• [WHAT YOU NEED TO DO]
- A) In the excerpt on non-disclosure clauses, turn the paragraph beginning "Without these restraints in employment contracts" into a short bulleted list that keeps its main facts.
- B) Summarize the excerpt on non-disclosure clauses in two sentences.

Non-disclosure clauses (NDC) in employment contracts seek to protect a business against the sharing of
confidential information by an employee or former employee. This ensures that company trade secrets, financial
information or customer details, another other sensitive data, are kept confidential.

These restraints safeguard business information-based assets from being disclosed to competitors or individuals
outside the organisation. This also ensures that unique processes, intellectual property, or sensitive client
information that a company owns, or stores is not circulated. This preserves a competitive advantage for the
business, prevents intellectual property being copied and preserves client trust.

Without these restraints in employment contracts, client data could be misused, the business reputation
impaired and intellectual property of the company stolen. The merits of these restraints is further emphasised by
the fact the Australian Government often uses these provisions in the course of employment with their own APS
staff to protect the misuse of public data.

At common law, obligations of confidence can arise in contract and equity by way of express terms in a contract
or implication.[8] While this is evidence of the existence of the duty of confidentiality in other forms, this common
law element is not sufficient to solely protect the unauthorised disclosure of information[9] the way that nondisclosure clauses can.

While other protections exist against the improper use of information by an employee or former employer,
NDC’s are a more effective protection. The Corporations Act 2001 (Cth) s183 can offer protections against the
improper use of information by employees in the pursuit of gaining an advantage for themselves or another, or
for the intended purpose of causing a detriment to a person.

However, many times over, employees are not aware of this obligation, and therefore, it is difficult to prevent this
behaviour from occurring. Secondly, unlike a contractual term such as an NDC, the legal elements may be
difficult to prove and by the time, an employer could obtain a remedy, commercially sensitive and confidential
information would have already been circulated, and the corresponding impact to businesses, sustained.

• [DATASET EXCERPT]
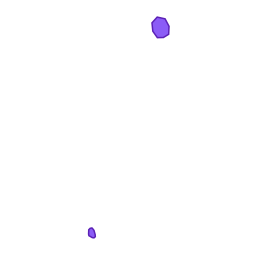 the state/province of Iles Saint-Paul et Nouvelle-Amsterdam, rotated 18°
{"feature_id": "ATF-5918", "entity_name": "Iles Saint-Paul et Nouvelle-Amsterdam", "entity_type": "state/province", "adm_level": 1, "iso_a3": "ATF", "parent_name": "French Southern and Antarctic Lands", "parent_adm1": "", "projection": "orthographic", "projection_center": [77.53, -38.279], "detail": "fine", "context": "isolated", "style": "filled", "palette": "violet", "viewbox_px": 256, "rotation_deg": 18, "n_neighbors": 0, "source": "natural_earth", "source_scale": "10m", "svg_char_len": 414}
<svg xmlns="http://www.w3.org/2000/svg" viewBox="0 0 256 256"><g transform="rotate(18 128 128)"><path d="M121.5,13.5L129.5,12.7L135.6,18.6L137.7,26.3L133.7,31.0L128.0,33.0L121.7,28.3L118.3,20.6L121.5,13.5ZM127.3,235.9L129.7,239.5L130.5,241.5L129.6,243.0L127.9,243.3L124.1,242.5L123.3,241.1L122.1,236.9L123.0,235.1L124.6,234.2L126.2,235.1L127.3,235.9Z" fill="#8b5cf6" stroke="#5b21b6" stroke-width="1.5"/></g></svg>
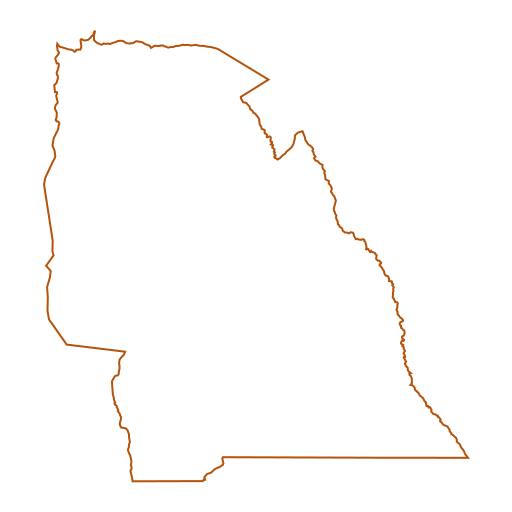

• [RESPONSES IN ORDER]
- A)
- Without these restraints, client data could be misused, the business's reputation damaged, and the company's intellectual property stolen.
- Their value is underscored by the Australian Government's frequent use of such provisions with its own APS staff to prevent the misuse of public data.

- B) Non-disclosure clauses in employment contracts protect a business's confidential information, such as trade secrets, financial information and customer details, from disclosure by employees or former employees, which preserves competitive advantage and client trust. Common-law obligations of confidence and s183 of the Corporations Act 2001 (Cth) offer some protection, but NDCs are more effective because employees are often unaware of those obligations and their legal elements can be hard to prove before the information has already circulated.